For instance, the Tunguska fires 5,000 rounds per minute from its two cannons but only carries 1,904 rounds. Based on this data, a drone would have to hover within range long enough for the Russian air defense operators to empty their guns, reload, and then empty them again to have a 50 percent chance of a hit.

The Strela heat-seeking missiles, with an IR seeker to home on to a jet engine’s hot exhaust, cannot lock on to small drones with low infra-red signatures. “Target acquisition via the IR channel is generally impossible due to its feeble thermal radiation.”

Also, most Russian surface-to-air heat-seeking missiles are fitted with proximity fuses that explode around an aircraft without the need to strike it, spraying small shrapnel that can tear through a large aircraft’s soft body. However, with small drones, unless the missile hits it directly, it just flies right past.

Ukraine’s Western Missiles Too Can’t Shoot Down Russian Gerans

But even more ironic is that Ukraine faces the same problem with Russia’s Geranium-2 (Geran-2 or the Iranian drone it is derived from, Shahed-136) kamikaze drones. Since they were introduced in September 2022, they have primarily only been shot down by gunfire, and not the advanced Western-origin Patriot PAC-3, Norwegian Advanced Surface-to-Air Missile Systems (NASAMS), the German IRIS-T or even Ukraine’s Soviet-origin Buk or S-300 systems. 

The slow-moving, propeller-driven, autonomous, and target preset UAVs give out no infrared, thermal, or electromagnetic emissions for SAMs’ radar, radio frequency, or IR seekers to lock on to. It is also prohibitively costly for Ukraine from both a tactical and commercial standpoint to destroy the Germans with a Western missile. The drone costs less than US$30,000, the IRIS-T costs US$430,000, and the Patriot system costs a staggering US$1.1 billion (with a single missile at US$4 million alone).  

Thus, using such advanced systems to defeat a cheap weapon represents an acutely painful cost-to-benefit ratio. This is especially true when none of the Western missiles are manufactured within Ukraine and have come from European and American militaries’ stockpiles, making their replenishment difficult. 

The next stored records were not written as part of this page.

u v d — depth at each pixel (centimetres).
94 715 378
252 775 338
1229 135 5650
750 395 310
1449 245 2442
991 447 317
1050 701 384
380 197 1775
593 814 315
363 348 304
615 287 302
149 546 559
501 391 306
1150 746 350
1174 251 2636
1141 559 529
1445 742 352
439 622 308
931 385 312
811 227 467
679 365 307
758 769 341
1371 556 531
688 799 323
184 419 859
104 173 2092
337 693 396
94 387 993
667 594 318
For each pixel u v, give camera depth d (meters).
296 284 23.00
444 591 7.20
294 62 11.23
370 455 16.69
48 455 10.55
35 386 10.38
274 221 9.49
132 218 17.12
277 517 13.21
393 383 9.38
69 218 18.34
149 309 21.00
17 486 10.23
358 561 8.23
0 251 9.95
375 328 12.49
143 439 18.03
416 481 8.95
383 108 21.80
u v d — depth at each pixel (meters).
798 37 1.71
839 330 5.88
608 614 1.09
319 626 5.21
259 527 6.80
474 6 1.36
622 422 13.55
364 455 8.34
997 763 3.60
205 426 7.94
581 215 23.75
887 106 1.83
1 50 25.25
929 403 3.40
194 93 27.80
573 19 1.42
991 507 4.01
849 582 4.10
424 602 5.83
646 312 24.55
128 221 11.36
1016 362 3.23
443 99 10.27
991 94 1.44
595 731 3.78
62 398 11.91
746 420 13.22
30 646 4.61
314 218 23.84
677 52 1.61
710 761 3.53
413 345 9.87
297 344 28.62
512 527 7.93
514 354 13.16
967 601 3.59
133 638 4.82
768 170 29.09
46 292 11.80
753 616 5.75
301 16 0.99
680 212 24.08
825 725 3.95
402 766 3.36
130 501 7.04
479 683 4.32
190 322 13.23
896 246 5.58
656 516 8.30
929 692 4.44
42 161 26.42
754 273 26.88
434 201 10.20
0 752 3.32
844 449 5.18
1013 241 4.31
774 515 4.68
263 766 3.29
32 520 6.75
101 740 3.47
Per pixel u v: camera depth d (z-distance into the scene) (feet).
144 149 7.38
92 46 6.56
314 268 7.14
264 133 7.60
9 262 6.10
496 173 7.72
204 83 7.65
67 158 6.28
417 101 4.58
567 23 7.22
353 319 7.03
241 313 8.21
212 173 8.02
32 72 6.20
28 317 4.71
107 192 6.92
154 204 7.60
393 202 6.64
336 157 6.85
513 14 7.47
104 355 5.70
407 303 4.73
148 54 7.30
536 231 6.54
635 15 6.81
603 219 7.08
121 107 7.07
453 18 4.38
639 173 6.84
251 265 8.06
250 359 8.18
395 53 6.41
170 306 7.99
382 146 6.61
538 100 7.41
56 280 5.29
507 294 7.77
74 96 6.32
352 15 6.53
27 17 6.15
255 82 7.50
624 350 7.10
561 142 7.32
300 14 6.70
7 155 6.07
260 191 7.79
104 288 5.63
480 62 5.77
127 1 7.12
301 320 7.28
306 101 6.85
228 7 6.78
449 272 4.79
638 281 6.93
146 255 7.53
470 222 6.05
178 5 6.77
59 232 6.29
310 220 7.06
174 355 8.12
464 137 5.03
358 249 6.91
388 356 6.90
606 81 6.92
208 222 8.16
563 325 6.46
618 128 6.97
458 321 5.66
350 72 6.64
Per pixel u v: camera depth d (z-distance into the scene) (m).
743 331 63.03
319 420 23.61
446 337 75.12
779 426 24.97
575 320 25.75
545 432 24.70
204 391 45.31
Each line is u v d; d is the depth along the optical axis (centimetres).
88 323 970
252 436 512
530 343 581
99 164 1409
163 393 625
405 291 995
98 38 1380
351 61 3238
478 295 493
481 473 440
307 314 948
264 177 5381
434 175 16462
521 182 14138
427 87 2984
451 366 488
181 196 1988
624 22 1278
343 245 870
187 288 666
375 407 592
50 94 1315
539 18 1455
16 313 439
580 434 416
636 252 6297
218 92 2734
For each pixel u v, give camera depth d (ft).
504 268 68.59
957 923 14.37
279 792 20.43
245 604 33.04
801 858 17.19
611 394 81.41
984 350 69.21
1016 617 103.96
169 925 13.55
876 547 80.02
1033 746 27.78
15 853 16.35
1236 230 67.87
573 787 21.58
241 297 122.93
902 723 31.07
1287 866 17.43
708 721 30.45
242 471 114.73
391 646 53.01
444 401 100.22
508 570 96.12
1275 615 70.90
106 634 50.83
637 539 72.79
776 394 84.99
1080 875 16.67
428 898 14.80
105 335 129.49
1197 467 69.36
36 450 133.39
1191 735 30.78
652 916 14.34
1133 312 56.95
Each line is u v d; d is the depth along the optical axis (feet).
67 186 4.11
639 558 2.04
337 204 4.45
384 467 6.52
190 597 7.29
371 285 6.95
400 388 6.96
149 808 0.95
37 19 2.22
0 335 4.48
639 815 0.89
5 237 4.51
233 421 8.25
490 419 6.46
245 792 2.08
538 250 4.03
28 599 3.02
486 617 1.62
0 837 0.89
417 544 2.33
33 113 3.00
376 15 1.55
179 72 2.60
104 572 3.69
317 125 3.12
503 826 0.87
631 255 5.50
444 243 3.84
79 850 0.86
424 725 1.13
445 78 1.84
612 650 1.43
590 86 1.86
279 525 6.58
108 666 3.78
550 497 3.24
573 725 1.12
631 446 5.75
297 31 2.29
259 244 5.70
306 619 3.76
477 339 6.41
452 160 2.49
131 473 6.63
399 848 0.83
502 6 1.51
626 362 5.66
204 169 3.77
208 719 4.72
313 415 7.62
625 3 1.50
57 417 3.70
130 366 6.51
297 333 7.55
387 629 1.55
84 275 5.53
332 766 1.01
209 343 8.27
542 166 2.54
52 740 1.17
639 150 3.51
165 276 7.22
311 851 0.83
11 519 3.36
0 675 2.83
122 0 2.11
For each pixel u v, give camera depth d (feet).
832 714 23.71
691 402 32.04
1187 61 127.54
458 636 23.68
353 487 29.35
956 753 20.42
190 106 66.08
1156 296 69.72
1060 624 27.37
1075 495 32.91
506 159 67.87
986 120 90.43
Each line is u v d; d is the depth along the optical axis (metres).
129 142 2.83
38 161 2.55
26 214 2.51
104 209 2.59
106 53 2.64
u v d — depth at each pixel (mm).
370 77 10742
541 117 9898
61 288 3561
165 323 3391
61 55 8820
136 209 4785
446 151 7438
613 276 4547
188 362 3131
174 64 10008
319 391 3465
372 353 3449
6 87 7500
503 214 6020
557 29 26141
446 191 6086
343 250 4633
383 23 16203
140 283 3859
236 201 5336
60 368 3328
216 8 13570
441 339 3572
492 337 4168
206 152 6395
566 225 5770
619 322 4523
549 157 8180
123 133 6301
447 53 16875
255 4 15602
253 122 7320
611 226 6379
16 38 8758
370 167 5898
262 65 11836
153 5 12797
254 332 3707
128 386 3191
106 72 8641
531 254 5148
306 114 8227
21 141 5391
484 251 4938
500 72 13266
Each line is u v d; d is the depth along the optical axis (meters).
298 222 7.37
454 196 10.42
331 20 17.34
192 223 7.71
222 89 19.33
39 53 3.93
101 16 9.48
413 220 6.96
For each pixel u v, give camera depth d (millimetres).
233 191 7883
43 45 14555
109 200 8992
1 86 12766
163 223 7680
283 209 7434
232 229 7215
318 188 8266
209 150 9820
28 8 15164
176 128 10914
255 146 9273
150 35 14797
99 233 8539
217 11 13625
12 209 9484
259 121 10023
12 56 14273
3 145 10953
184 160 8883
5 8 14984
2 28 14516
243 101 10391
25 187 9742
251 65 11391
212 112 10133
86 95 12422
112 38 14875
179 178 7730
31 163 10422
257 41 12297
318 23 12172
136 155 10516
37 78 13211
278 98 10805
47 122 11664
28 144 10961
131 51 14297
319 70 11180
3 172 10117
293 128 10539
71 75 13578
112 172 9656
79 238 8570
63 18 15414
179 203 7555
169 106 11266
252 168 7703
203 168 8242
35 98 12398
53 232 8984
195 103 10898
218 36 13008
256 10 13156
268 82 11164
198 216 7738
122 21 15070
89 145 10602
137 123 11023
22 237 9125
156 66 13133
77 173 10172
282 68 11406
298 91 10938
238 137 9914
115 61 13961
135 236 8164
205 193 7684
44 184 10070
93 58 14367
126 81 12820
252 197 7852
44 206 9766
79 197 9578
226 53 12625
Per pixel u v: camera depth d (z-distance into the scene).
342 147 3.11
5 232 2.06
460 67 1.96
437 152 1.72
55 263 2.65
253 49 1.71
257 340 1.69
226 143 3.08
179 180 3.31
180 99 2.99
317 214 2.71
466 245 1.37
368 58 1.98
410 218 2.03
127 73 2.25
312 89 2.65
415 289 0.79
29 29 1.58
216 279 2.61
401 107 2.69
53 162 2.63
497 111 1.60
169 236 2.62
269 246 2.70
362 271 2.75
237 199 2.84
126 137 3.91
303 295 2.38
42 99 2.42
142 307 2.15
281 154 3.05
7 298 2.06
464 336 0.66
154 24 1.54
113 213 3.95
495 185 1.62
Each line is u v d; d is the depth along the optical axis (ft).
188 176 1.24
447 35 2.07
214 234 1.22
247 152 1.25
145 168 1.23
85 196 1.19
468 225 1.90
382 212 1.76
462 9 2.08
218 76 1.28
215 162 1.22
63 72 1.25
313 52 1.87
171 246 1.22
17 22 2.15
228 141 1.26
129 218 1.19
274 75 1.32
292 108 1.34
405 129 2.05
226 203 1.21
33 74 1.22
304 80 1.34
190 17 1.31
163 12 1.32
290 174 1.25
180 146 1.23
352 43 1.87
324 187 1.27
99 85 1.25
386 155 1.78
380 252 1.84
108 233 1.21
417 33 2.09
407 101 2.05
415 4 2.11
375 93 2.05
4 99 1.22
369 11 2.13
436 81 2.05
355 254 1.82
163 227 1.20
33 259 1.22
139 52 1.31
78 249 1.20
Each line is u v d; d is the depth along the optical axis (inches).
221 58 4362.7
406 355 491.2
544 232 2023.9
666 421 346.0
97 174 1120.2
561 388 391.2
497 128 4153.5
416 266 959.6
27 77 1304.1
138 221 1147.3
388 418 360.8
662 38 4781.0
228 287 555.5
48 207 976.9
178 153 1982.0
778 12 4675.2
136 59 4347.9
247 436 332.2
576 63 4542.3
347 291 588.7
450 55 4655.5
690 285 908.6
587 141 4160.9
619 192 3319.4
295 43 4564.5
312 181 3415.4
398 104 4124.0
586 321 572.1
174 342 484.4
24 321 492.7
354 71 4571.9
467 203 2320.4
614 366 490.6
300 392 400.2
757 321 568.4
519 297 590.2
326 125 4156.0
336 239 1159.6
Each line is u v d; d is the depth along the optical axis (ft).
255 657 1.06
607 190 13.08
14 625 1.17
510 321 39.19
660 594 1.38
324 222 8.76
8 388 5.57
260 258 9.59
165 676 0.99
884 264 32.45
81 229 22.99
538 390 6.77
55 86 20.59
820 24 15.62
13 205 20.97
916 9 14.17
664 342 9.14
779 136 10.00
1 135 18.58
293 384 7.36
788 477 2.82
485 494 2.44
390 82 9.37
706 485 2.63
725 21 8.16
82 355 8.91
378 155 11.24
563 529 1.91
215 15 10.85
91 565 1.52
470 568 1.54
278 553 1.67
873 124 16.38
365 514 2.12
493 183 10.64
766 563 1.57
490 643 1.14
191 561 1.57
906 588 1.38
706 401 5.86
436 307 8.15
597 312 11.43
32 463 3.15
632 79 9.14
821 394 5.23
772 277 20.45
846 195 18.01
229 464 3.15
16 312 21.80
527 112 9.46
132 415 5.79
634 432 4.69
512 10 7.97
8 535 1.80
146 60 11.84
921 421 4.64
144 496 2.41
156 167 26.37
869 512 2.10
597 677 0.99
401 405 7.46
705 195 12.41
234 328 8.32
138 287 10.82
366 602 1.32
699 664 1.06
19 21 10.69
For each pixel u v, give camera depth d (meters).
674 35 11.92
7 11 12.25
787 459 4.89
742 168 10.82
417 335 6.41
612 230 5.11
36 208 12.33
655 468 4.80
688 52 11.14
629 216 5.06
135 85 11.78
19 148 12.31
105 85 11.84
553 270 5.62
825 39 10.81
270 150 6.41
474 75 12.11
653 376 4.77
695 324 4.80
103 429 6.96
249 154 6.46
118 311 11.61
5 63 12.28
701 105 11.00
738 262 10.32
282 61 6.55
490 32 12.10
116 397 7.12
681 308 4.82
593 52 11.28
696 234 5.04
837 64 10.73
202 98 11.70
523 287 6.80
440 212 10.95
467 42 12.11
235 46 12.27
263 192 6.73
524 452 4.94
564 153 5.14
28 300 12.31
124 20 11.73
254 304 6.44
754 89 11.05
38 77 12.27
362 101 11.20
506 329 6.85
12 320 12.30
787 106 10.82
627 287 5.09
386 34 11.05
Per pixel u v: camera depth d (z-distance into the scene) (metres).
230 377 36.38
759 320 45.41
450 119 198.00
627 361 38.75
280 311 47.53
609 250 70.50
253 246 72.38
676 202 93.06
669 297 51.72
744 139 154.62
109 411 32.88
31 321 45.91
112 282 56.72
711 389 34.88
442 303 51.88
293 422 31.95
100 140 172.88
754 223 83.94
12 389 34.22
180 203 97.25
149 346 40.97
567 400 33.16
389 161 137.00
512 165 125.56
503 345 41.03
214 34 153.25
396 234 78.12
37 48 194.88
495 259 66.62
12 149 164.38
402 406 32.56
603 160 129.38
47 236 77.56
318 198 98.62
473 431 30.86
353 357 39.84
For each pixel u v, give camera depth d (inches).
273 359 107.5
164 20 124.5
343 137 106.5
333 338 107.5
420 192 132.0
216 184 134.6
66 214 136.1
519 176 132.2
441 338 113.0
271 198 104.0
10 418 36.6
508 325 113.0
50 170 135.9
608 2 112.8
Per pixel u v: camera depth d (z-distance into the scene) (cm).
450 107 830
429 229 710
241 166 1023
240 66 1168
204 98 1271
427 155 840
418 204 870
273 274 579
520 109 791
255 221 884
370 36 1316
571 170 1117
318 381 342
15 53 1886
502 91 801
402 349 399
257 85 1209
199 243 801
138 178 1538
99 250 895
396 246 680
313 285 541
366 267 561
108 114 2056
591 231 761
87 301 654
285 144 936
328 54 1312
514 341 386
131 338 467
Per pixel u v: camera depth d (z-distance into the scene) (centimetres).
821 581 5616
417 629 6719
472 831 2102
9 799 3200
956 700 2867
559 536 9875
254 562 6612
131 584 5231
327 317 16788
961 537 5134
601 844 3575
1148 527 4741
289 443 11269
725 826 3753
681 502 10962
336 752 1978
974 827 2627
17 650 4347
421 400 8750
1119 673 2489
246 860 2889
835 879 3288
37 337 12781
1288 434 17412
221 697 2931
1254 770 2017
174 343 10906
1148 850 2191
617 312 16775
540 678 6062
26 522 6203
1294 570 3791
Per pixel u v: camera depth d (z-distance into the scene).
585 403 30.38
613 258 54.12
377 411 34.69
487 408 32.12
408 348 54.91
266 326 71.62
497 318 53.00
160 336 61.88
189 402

The Gerans can, therefore, only be shot down by gunfire, particularly the twin-barrelled Gepard anti-aircraft guns, which Ukraine has procured from Berlin in some significant numbers. Geran strikes are marked by multiple lines of tracer rounds shooting up to the sky at night time over the horizon, captured in several videos. A video from late last year showed a man-portable air defense (MANPAD) just shooting past an incoming Geran despite being fired from a relatively close range.   

The Geran, however, admittedly threatens these systems since they are launched in coordination with other Russian air and land-fired surface strike missiles to bait, locate Ukrainian air defenses, draw their fire, and force them to expend their stocks, a fact the EurAsian Times had reported about in June this year.  

Electronic-warfare
File Image: Electronic-Warfare

Conclusion

Thus, in conclusion, it can be said that each other’s drones roughly equally threaten both countries. Ukraine has primarily been the inventive one, introducing hasty and ad-hoc drone solutions, owing to the near destruction of its defense industry. 

Russia, on its part, relies on its intact and stable and intact defense industry to comfortably produce more drones and arms. Frontline units and self-funded efforts from individual soldiers, academia, and private Russian industry undertake the complicated workarounds for Ukraine’s drone threats.